*** Data shown Section Begins ***

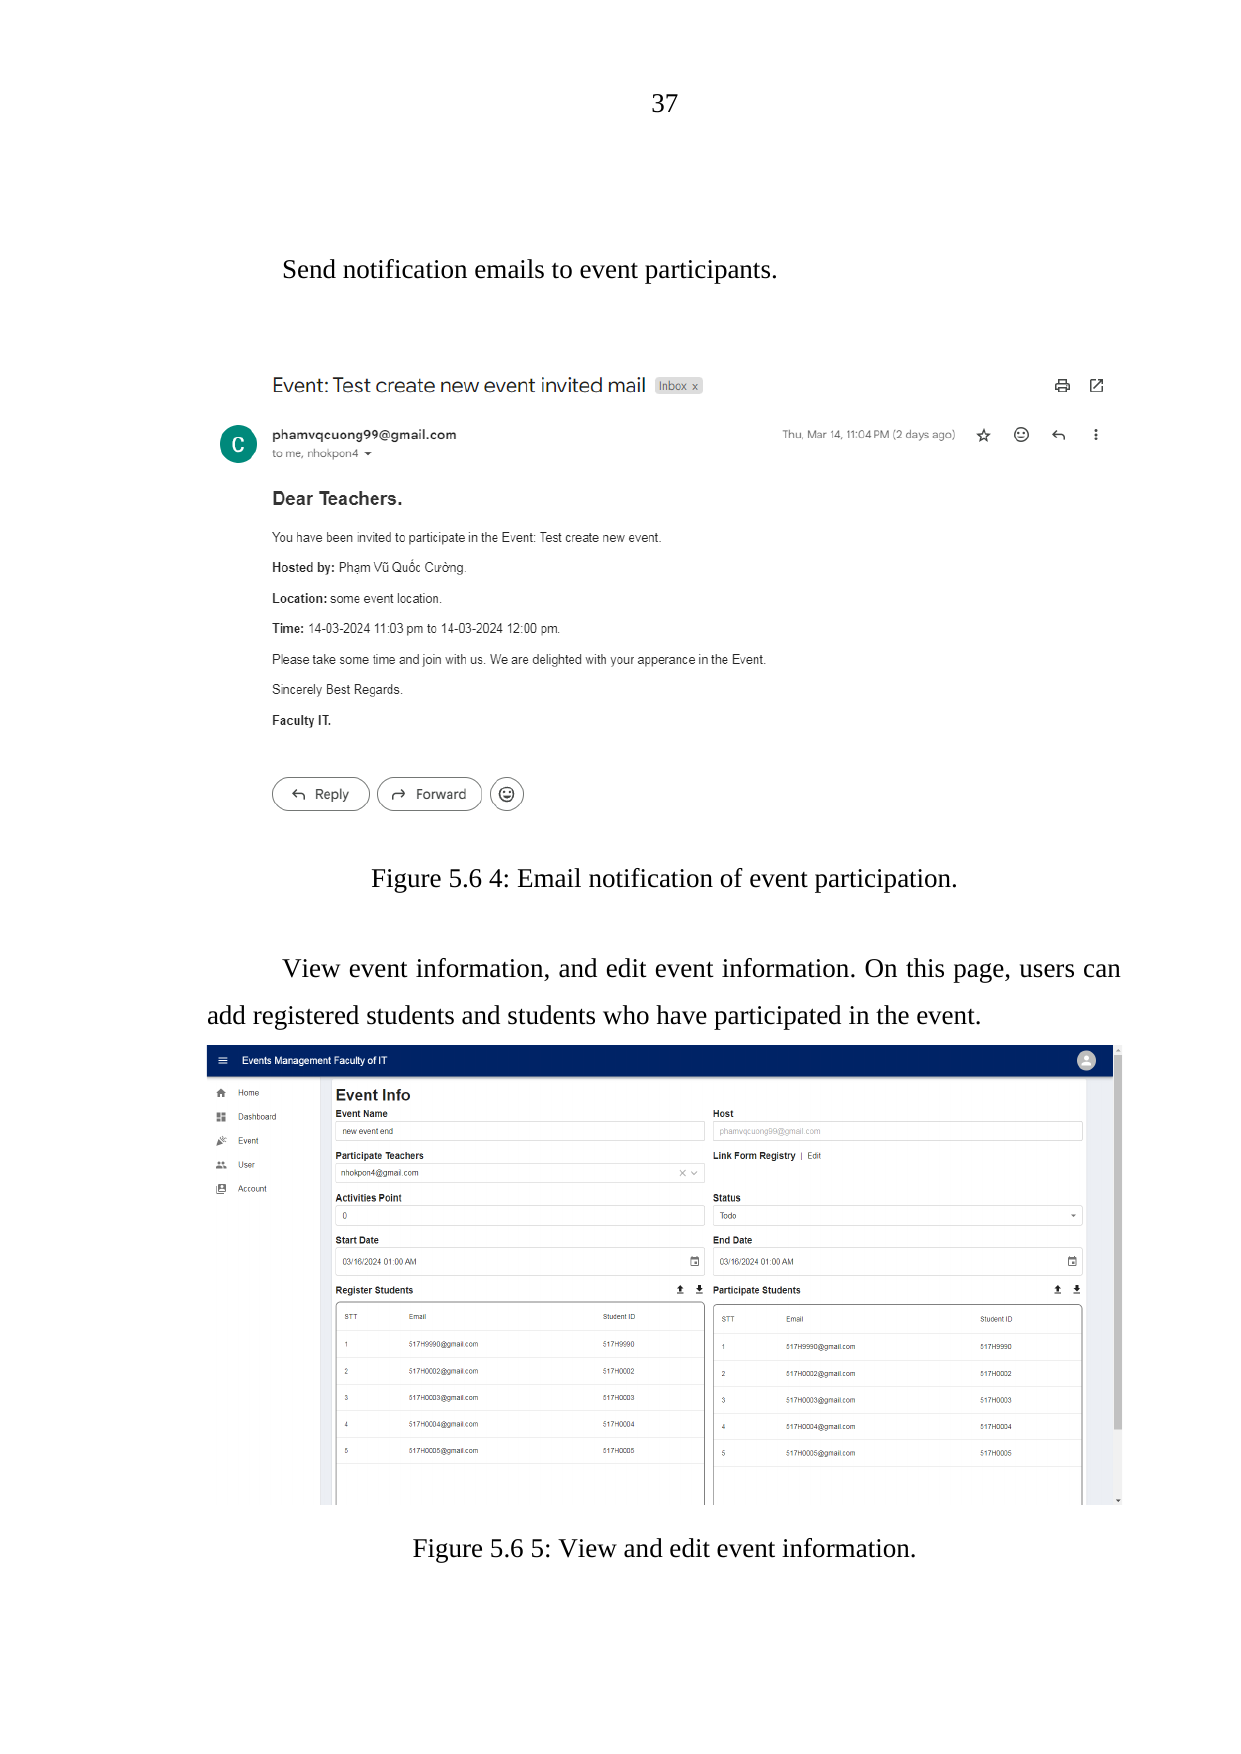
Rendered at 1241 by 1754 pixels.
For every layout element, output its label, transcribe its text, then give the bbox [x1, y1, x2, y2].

text Figure 5.6 4: Email notification of event participation. [207, 862, 1122, 893]
picture [206, 1045, 1123, 1505]
text Send notification emails to event participants. [207, 253, 1122, 284]
text View event information, and edit event information. On this page, users can add registered students and students who have participated in the event. [207, 952, 1122, 1030]
text Figure 5.6 5: View and edit event information. [207, 1532, 1122, 1563]
picture [206, 346, 1123, 834]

*** Data shown Section Ends ***

Required work: Each line above should be written out again exactly, without any image.

Reply to the task:
Rendered at 1241 by 1754 pixels.
For every layout element, output its label, transcribe its text, then give the bbox [x1, y1, x2, y2].

text Figure 5.6 4: Email notification of event participation. [207, 862, 1122, 893]
picture [206, 1045, 1123, 1505]
text Send notification emails to event participants. [207, 253, 1122, 284]
text View event information, and edit event information. On this page, users can add registered students and students who have participated in the event. [207, 952, 1122, 1030]
text Figure 5.6 5: View and edit event information. [207, 1532, 1122, 1563]
picture [206, 346, 1123, 834]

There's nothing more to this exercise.